Write out exactly the lines below that run from the one containing "auch Rauhreif" through the one containing "A newsletter preferida dos jardins. →", both included, with no other lines.

—————

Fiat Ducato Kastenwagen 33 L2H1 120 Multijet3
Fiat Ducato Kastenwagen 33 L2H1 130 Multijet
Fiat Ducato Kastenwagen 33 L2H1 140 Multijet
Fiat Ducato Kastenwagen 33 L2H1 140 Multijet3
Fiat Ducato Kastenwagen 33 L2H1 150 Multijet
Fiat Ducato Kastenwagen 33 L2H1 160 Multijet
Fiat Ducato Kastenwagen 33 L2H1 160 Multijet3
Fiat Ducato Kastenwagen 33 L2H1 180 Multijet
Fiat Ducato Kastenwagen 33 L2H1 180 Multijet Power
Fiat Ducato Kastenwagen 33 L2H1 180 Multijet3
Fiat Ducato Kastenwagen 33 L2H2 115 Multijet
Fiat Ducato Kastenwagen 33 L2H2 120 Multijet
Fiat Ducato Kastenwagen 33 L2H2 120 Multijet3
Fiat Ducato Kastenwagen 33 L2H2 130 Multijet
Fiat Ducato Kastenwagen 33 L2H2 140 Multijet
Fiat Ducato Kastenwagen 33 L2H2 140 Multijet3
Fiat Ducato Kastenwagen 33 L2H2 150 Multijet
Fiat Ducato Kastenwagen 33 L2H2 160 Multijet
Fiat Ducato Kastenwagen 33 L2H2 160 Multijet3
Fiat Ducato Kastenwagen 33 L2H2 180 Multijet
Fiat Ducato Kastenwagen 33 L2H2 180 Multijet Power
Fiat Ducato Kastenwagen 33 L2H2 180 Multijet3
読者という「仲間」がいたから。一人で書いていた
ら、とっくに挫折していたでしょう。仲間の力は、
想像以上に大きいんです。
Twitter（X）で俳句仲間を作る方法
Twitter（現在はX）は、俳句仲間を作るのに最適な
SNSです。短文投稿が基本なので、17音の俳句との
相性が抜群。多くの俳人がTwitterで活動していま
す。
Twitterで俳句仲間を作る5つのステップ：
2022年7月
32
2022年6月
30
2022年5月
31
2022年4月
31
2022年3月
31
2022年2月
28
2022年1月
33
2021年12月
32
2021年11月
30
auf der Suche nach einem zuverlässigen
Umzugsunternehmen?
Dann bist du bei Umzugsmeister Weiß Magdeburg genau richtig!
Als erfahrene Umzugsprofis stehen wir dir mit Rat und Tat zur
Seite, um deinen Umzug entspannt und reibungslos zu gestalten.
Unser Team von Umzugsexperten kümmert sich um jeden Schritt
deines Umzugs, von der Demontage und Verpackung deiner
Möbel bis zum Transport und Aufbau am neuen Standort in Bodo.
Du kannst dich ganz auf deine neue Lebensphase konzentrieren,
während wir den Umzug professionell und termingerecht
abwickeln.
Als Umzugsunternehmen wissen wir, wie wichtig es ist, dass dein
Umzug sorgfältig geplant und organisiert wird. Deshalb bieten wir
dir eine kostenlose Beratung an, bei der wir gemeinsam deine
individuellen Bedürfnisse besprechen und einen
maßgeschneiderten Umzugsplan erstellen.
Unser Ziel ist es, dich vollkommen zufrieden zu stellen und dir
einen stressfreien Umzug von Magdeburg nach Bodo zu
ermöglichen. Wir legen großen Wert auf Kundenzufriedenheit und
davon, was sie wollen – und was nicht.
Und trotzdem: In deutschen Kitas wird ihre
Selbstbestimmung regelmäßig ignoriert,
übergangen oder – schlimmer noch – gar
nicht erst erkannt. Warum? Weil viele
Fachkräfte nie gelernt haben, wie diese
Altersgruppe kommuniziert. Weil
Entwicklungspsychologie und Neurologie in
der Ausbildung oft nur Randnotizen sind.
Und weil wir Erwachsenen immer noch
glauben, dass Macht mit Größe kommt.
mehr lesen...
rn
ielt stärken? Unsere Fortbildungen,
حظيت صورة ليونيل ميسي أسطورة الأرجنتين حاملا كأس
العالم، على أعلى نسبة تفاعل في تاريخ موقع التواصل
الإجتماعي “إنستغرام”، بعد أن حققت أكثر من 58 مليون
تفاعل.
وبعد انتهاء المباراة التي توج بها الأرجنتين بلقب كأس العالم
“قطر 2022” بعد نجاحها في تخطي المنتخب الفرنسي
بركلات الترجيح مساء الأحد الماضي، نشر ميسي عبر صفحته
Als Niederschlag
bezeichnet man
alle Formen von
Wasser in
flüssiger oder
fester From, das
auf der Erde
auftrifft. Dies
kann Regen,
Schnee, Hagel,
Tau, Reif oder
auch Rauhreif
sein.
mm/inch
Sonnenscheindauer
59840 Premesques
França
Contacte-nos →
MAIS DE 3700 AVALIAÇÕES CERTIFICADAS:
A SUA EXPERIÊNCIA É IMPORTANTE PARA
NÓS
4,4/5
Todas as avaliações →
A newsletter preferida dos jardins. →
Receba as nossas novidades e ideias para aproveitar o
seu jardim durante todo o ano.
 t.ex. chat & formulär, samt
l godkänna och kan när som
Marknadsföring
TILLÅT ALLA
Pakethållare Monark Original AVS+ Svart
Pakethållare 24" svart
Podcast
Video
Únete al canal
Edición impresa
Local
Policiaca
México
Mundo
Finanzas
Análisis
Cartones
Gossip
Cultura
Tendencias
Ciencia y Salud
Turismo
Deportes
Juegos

—————

RESPONSE BOX —
auch Rauhreif
sein.
mm/inch
Sonnenscheindauer
59840 Premesques
França
Contacte-nos →
MAIS DE 3700 AVALIAÇÕES CERTIFICADAS:
A SUA EXPERIÊNCIA É IMPORTANTE PARA
NÓS
4,4/5
Todas as avaliações →
A newsletter preferida dos jardins. →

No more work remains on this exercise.